C'est par conséquent au regard de la loi française que doit s'apprécier le consentement des époux et l'intention matrimoniale.
L'article 146 du code civil dispose qu'il n' y a pas de mariage lorsqu'il n' y a point de consentement.
L'article 180 alinéa 1 du code civil dispose que le mariage qui a été contracté sans le consentement libre des époux, ou de l'un d'eux, ne peut être attaqué que par les époux , ou par celui des deux dont le consentement n'a pas été libre, ou par le ministère public.
L'exercice d'une contrainte sur les époux, ou sur l'un d'eux, y compris par crainte révérencielle envers un ascendant, constitue un cas de nullité de mariage.
La preuve de l'absence d'intention matrimoniale incombe au demandeur en nullité, puisque l'acte de mariage fait preuve de l'échange des consentements.
Il résulte de l'article 146 du code civil que si l'intention conjugale s'apprécie au moment de l'échange des consentements, l'attitude des époux postérieurement au mariage doit traduire la manifestation concrète de cette intention conjugale.
[P] [C] communique les attestations [A], [K], [V], [Z] épouse [U], [X], desquelles il ressort que [D] [O] ne se cachait pas, au moment de la célébration de l'union, puis après l'union, d'avoir contracté cette union afin d'obtenir un titre permettant de rester sur le territoire national.
Ces témoignages directs sont contestées par [D] [O].
Ils ne sont cependant contredits par aucune attestation contraire et n'ont fait l'objet d'aucune plainte visant à dénoncer leur caractère éventuellement mensonger.

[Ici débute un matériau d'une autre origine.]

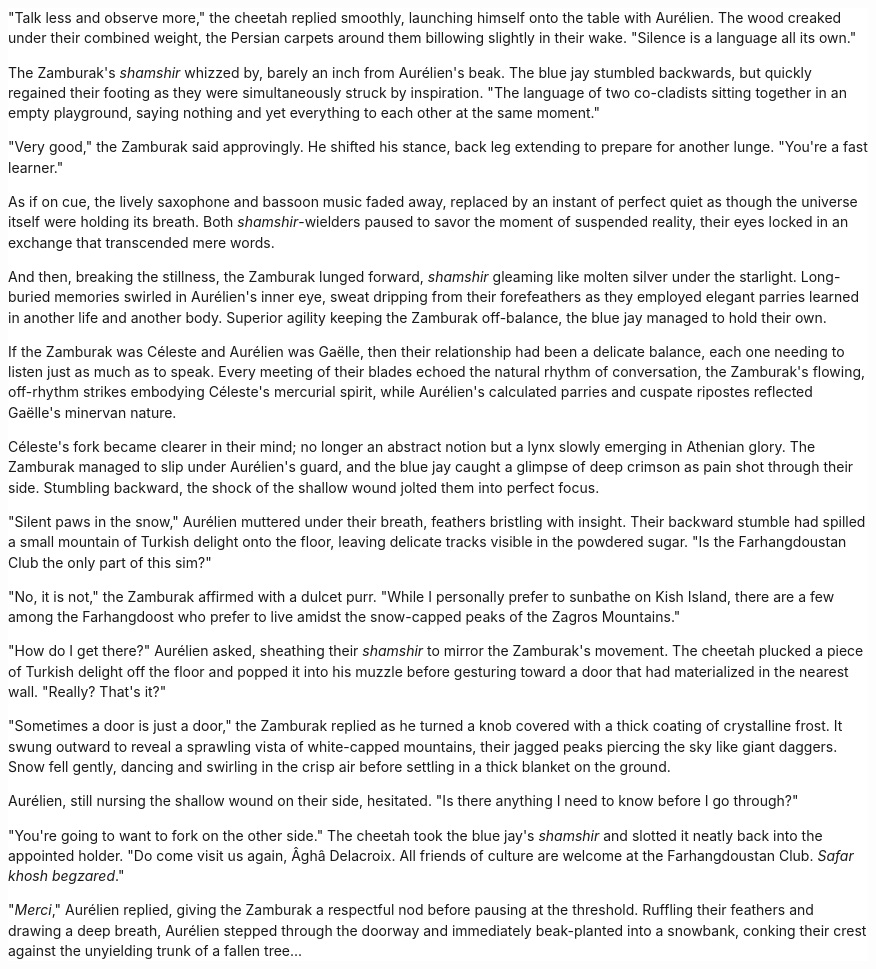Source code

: "Talk less and observe more," the cheetah replied smoothly, launching himself onto the table with Aurélien. The wood creaked under their combined weight, the Persian carpets around them billowing slightly in their wake. "Silence is a language all its own."

The Zamburak's *shamshir* whizzed by, barely an inch from Aurélien's beak. The blue jay stumbled backwards, but quickly regained their footing as they were simultaneously struck by inspiration. "The language of two co-cladists sitting together in an empty playground, saying nothing and yet everything to each other at the same moment."

"Very good," the Zamburak said approvingly. He shifted his stance, back leg extending to prepare for another lunge. "You're a fast learner."

As if on cue, the lively saxophone and bassoon music faded away, replaced by an instant of perfect quiet as though the universe itself were holding its breath. Both *shamshir*-wielders paused to savor the moment of suspended reality, their eyes locked in an exchange that transcended mere words.

And then, breaking the stillness, the Zamburak lunged forward, *shamshir* gleaming like molten silver under the starlight. Long-buried memories swirled in Aurélien's inner eye, sweat dripping from their forefeathers as they employed elegant parries learned in another life and another body. Superior agility keeping the Zamburak off-balance, the blue jay managed to hold their own.

If the Zamburak was Céleste and Aurélien was Gaëlle, then their relationship had been a delicate balance, each one needing to listen just as much as to speak. Every meeting of their blades echoed the natural rhythm of conversation, the Zamburak's flowing, off-rhythm strikes embodying Céleste's mercurial spirit, while Aurélien's calculated parries and cuspate ripostes reflected Gaëlle's minervan nature.

Céleste's fork became clearer in their mind; no longer an abstract notion but a lynx slowly emerging in Athenian glory. The Zamburak managed to slip under Aurélien's guard, and the blue jay caught a glimpse of deep crimson as pain shot through their side. Stumbling backward, the shock of the shallow wound jolted them into perfect focus.

"Silent paws in the snow," Aurélien muttered under their breath, feathers bristling with insight. Their backward stumble had spilled a small mountain of Turkish delight onto the floor, leaving delicate tracks visible in the powdered sugar. "Is the Farhangdoustan Club the only part of this sim?"

"No, it is not," the Zamburak affirmed with a dulcet purr. "While I personally prefer to sunbathe on Kish Island, there are a few among the Farhangdoost who prefer to live amidst the snow-capped peaks of the Zagros Mountains."

"How do I get there?" Aurélien asked, sheathing their *shamshir* to mirror the Zamburak's movement. The cheetah plucked a piece of Turkish delight off the floor and popped it into his muzzle before gesturing toward a door that had materialized in the nearest wall. "Really? That's it?"

"Sometimes a door is just a door," the Zamburak replied as he turned a knob covered with a thick coating of crystalline frost. It swung outward to reveal a sprawling vista of white-capped mountains, their jagged peaks piercing the sky like giant daggers. Snow fell gently, dancing and swirling in the crisp air before settling in a thick blanket on the ground.

Aurélien, still nursing the shallow wound on their side, hesitated. "Is there anything I need to know before I go through?"

"You're going to want to fork on the other side." The cheetah took the blue jay's *shamshir* and slotted it neatly back into the appointed holder. "Do come visit us again, Âghâ Delacroix. All friends of culture are welcome at the Farhangdoustan Club. *Safar khosh begzared*."

"*Merci*," Aurélien replied, giving the Zamburak a respectful nod before pausing at the threshold. Ruffling their feathers and drawing a deep breath, Aurélien stepped through the doorway and immediately beak-planted into a snowbank, conking their crest against the unyielding trunk of a fallen tree...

En effet , toutes les attestions produites par l'intimé ne tendent qu'à tenter de faire la preuve des qualités de l'époux et de l'agressivité de [P] [C].
Au regard de ces éléments, la preuve de l'absence d'intention matrimoniale de [D] [O] se trouve démontrée.
Il y a donc lieu d'infirmer le jugement entrepris et de prononcer l'annulation du mariage célébré le [Date mariage 1] 2008.
Il n' y a pas lieu de faire application des dispositions de l'article 700 du code de procédure civile .
[D] [O], qui succombe assumera la charge des dépens d'appel.
PAR CES MOTIFS
La Cour, statuant publiquement, après débats en chambre du conseil, contradictoirement
INFIRME en toutes ses disposions le jugement du 11 février 2015.
ET STATUANT A NOUVEAU :
ANNULE le mariage célébré le [Date mariage 1] 2008 devant l'officier d'état civil de la Ville de [Localité 2])
entre :
[D] [O], né le [Date naissance 2] 1972 à [Localité 1] ( Algérie), de nationalité algérienne , fils de [I] Ben [R] [O], et de [B], [L] [Q].
et
[P] [C] , née le [Date naissance 1] 1962 à [Localité 3], de nationalité française, fille de [N] [C] et de [Y] [G].
ORDONNE la mention du dispositif du présent arrêt, conformément aux dispositions de l'article 1082 du code de procédure civile , en marge des actes de naissance de chacune des parties, et de leur acte de mariage.
DIT n'y avoir lieu de faire application des dispositions de l'article 700 du code de procédure civile.
DIT que [D] [O] assumera la charge des entiers dépens d'appel.